Hypothesis testing is a statistical method used to make decisions or infer conclusions about a population based on sample data. It starts by establishing two hypotheses:

• The null hypothesis (\(H_0\)), which is a statement of no effect or no difference. It often posits that any kind of observed effect or difference is due to sampling or experimental error.
• The alternative hypothesis (\(H_1\)), which is the statement you want to test. It suggests there is an effect or a difference.

The goal of hypothesis testing is to determine whether the sample data provides enough evidence to reject the null hypothesis in favor of the alternative hypothesis. This involves computing a test statistic and comparing it to a critical value determined by your chosen significance level (\(\alpha\)). When conducting hypothesis testing, it's essential to define your hypotheses clearly and ensure they reflect what you are trying to prove or disprove.

In our exercise, the hypotheses were \(H_0: \mu_1 = \mu_2\) and \(H_1: \mu_1 eq \mu_2\), indicating that we were testing for a difference in noise levels between two different hospital areas.

critical value

The critical value is a key part of hypothesis testing. It serves as a threshold that determines the cutoff point where the test statistic either rejects or fails to reject the null hypothesis. This value is derived from the probability distribution associated with the test statistic under the null hypothesis.

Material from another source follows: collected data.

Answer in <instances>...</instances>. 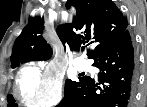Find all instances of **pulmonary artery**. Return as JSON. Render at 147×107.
Masks as SVG:
<instances>
[{
	"label": "pulmonary artery",
	"mask_w": 147,
	"mask_h": 107,
	"mask_svg": "<svg viewBox=\"0 0 147 107\" xmlns=\"http://www.w3.org/2000/svg\"><path fill=\"white\" fill-rule=\"evenodd\" d=\"M74 66L79 70H84V69L88 68V63L85 59H77L74 62Z\"/></svg>",
	"instance_id": "1"
}]
</instances>
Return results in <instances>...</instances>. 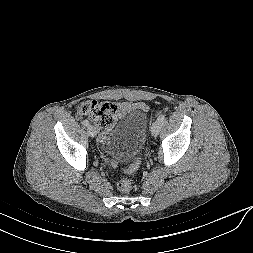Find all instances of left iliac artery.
<instances>
[{"label": "left iliac artery", "instance_id": "obj_1", "mask_svg": "<svg viewBox=\"0 0 253 253\" xmlns=\"http://www.w3.org/2000/svg\"><path fill=\"white\" fill-rule=\"evenodd\" d=\"M157 120L163 122L165 120V115H160Z\"/></svg>", "mask_w": 253, "mask_h": 253}]
</instances>
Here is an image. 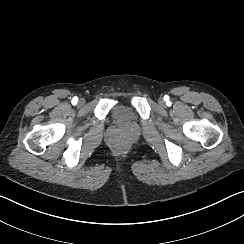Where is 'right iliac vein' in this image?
<instances>
[{
    "label": "right iliac vein",
    "instance_id": "63e3f726",
    "mask_svg": "<svg viewBox=\"0 0 244 244\" xmlns=\"http://www.w3.org/2000/svg\"><path fill=\"white\" fill-rule=\"evenodd\" d=\"M85 104V100L83 99V98H81L80 100H79V105L80 106H83Z\"/></svg>",
    "mask_w": 244,
    "mask_h": 244
}]
</instances>
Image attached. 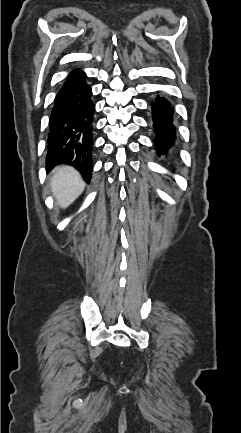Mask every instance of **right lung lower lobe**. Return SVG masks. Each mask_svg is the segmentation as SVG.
<instances>
[{
  "instance_id": "right-lung-lower-lobe-1",
  "label": "right lung lower lobe",
  "mask_w": 241,
  "mask_h": 433,
  "mask_svg": "<svg viewBox=\"0 0 241 433\" xmlns=\"http://www.w3.org/2000/svg\"><path fill=\"white\" fill-rule=\"evenodd\" d=\"M86 75L73 70L58 91L50 116L47 170L60 163L73 165L84 179L92 174L95 105Z\"/></svg>"
}]
</instances>
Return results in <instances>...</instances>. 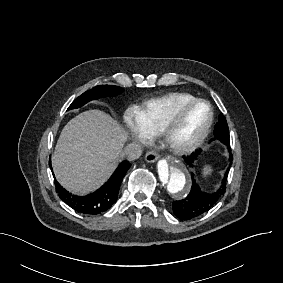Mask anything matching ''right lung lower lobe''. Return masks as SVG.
Instances as JSON below:
<instances>
[{
  "instance_id": "98d812e1",
  "label": "right lung lower lobe",
  "mask_w": 283,
  "mask_h": 283,
  "mask_svg": "<svg viewBox=\"0 0 283 283\" xmlns=\"http://www.w3.org/2000/svg\"><path fill=\"white\" fill-rule=\"evenodd\" d=\"M49 165L51 166L50 161ZM130 166L131 164H129L128 161H123L115 170L111 178L97 191L89 195H72L58 182H55L56 192L66 204L77 212L87 215H97L107 211L113 203L116 202L121 182Z\"/></svg>"
}]
</instances>
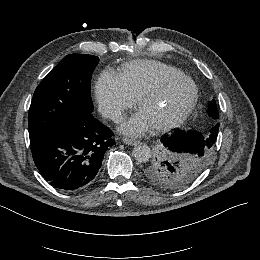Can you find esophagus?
Instances as JSON below:
<instances>
[{
  "mask_svg": "<svg viewBox=\"0 0 260 260\" xmlns=\"http://www.w3.org/2000/svg\"><path fill=\"white\" fill-rule=\"evenodd\" d=\"M123 142H124L126 145H136V144L139 143L138 140L133 139V138H124V139H123Z\"/></svg>",
  "mask_w": 260,
  "mask_h": 260,
  "instance_id": "esophagus-1",
  "label": "esophagus"
}]
</instances>
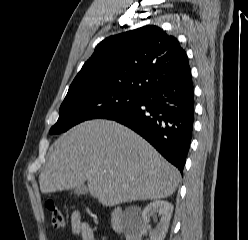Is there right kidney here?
<instances>
[{
    "mask_svg": "<svg viewBox=\"0 0 248 240\" xmlns=\"http://www.w3.org/2000/svg\"><path fill=\"white\" fill-rule=\"evenodd\" d=\"M173 205L168 201L156 200L148 204L142 212V220L137 225L131 226L125 233L126 240H141L142 235L149 227L151 217L158 213L160 221L156 228L150 231V240H164L168 231Z\"/></svg>",
    "mask_w": 248,
    "mask_h": 240,
    "instance_id": "right-kidney-1",
    "label": "right kidney"
}]
</instances>
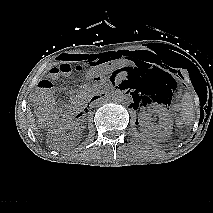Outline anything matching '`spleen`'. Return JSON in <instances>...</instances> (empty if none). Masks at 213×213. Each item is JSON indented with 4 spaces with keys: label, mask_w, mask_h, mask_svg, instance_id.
<instances>
[{
    "label": "spleen",
    "mask_w": 213,
    "mask_h": 213,
    "mask_svg": "<svg viewBox=\"0 0 213 213\" xmlns=\"http://www.w3.org/2000/svg\"><path fill=\"white\" fill-rule=\"evenodd\" d=\"M182 113L181 119L185 125H190L194 120V105L192 102V98L189 94H185L182 98Z\"/></svg>",
    "instance_id": "1"
}]
</instances>
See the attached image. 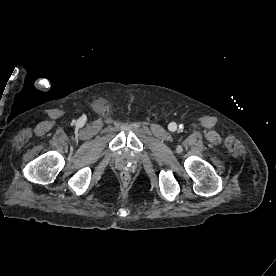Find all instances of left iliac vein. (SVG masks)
Returning <instances> with one entry per match:
<instances>
[{
	"label": "left iliac vein",
	"mask_w": 276,
	"mask_h": 276,
	"mask_svg": "<svg viewBox=\"0 0 276 276\" xmlns=\"http://www.w3.org/2000/svg\"><path fill=\"white\" fill-rule=\"evenodd\" d=\"M171 129H172V130H175V129H176V124H175V123H172V124H171Z\"/></svg>",
	"instance_id": "4c4485c4"
}]
</instances>
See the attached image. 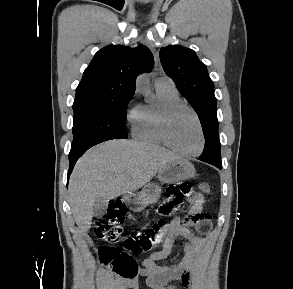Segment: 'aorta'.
<instances>
[{"label": "aorta", "mask_w": 293, "mask_h": 289, "mask_svg": "<svg viewBox=\"0 0 293 289\" xmlns=\"http://www.w3.org/2000/svg\"><path fill=\"white\" fill-rule=\"evenodd\" d=\"M136 85L141 90H147L150 85L149 77L146 74H142L137 78Z\"/></svg>", "instance_id": "aorta-1"}]
</instances>
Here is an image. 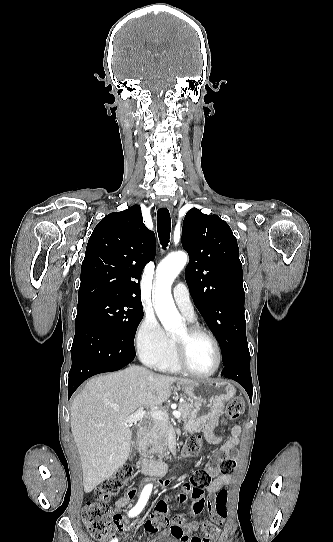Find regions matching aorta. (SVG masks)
I'll list each match as a JSON object with an SVG mask.
<instances>
[{
	"label": "aorta",
	"instance_id": "aorta-1",
	"mask_svg": "<svg viewBox=\"0 0 333 542\" xmlns=\"http://www.w3.org/2000/svg\"><path fill=\"white\" fill-rule=\"evenodd\" d=\"M187 262L184 252L169 254L163 262H160L156 272V286L154 290L155 312L166 332H174L183 328L182 316H180L172 298L171 286L183 270Z\"/></svg>",
	"mask_w": 333,
	"mask_h": 542
}]
</instances>
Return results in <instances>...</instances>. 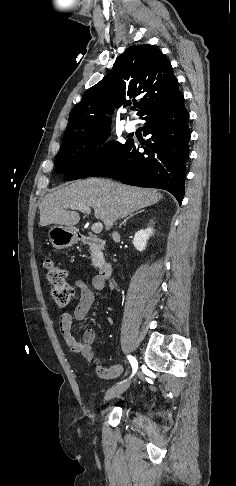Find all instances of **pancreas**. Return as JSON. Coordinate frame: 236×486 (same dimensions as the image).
Wrapping results in <instances>:
<instances>
[{"mask_svg": "<svg viewBox=\"0 0 236 486\" xmlns=\"http://www.w3.org/2000/svg\"><path fill=\"white\" fill-rule=\"evenodd\" d=\"M92 264L95 267H100L102 264V256L100 254H92Z\"/></svg>", "mask_w": 236, "mask_h": 486, "instance_id": "1", "label": "pancreas"}]
</instances>
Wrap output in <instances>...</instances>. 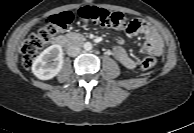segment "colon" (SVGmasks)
I'll return each mask as SVG.
<instances>
[{"label":"colon","mask_w":194,"mask_h":133,"mask_svg":"<svg viewBox=\"0 0 194 133\" xmlns=\"http://www.w3.org/2000/svg\"><path fill=\"white\" fill-rule=\"evenodd\" d=\"M78 16L101 26L126 29L129 23L126 16L121 12H113L96 6H84L77 12ZM73 15L71 12H62L48 17L43 25L30 34L21 47L22 61L25 67H31L34 60L43 48L53 39L57 32L71 23ZM156 64L153 57L144 59L139 68L143 71L152 69Z\"/></svg>","instance_id":"obj_1"}]
</instances>
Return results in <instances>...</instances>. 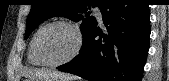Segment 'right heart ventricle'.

• For our t-test, the critical value comes from the t-distribution, which is suitable for situations where the sample size is small and the population standard deviation is unknown.
• The critical value depends on the chosen significance level (\(\alpha\)), typically set at 0.05 for a 5% level of significance, and the degrees of freedom of the test.

In a two-tailed t-test, as seen in our exercise, we look for both ends of the t-distribution. If the test statistic exceeds the critical value range, we reject the null hypothesis. For our case, the critical value was approximately 2.037, which means if the test statistic calculated was greater than this value, it would indicate a statistically significant difference between the means.

degrees of freedom

Degrees of freedom ( $df$ ) are an integral concept in statistical tests like the t-test. They refer to the number of independent values or quantities that can vary in an analysis without breaking any constraints. In the context of a t-test, they affect the shape of the t-distribution used to calculate the critical value.

• For a two-sample t-test, the degrees of freedom can be calculated using a specific formula, especially when the variances are assumed to be unequal.
• This complex calculation involves the sample sizes and standard deviations of the two groups.
• In our exercise, the degrees of freedom were approximately 32.36, which we rounded to 32 for practical purposes when determining the critical value from the t-distribution table.

Degrees of freedom account for the size of the data set and enhance the accuracy of the statistical analysis. They ensure that the conclusions drawn are reliable, particularly when estimating parameters or testing hypotheses.

significance level

The significance level, denoted by \(\alpha\), is the probability of rejecting the null hypothesis when it is actually true. Essentially, it measures the risk of making a Type I error—falsely declaring a difference when none exists.

• Common significance levels are 0.05, 0.01, and 0.10, with 0.05 being the most frequently used in social sciences and many experimental studies.
• A 0.05 significance level implies a 5% risk of concluding that there is an effect or a difference when there is none, offering a balance between sensitivity and specificity.
• The \(\alpha\) level determines the critical value: if the test statistic exceeds this critical value, the null hypothesis is rejected.

In the exercise, the significance level was set at 0.05, indicating a moderate level of risk in making a Type I error. This level guided our decision to determine the critical value (\(t_c = 2.037\)) and conclude whether a significant difference was present based on the calculated test statistic.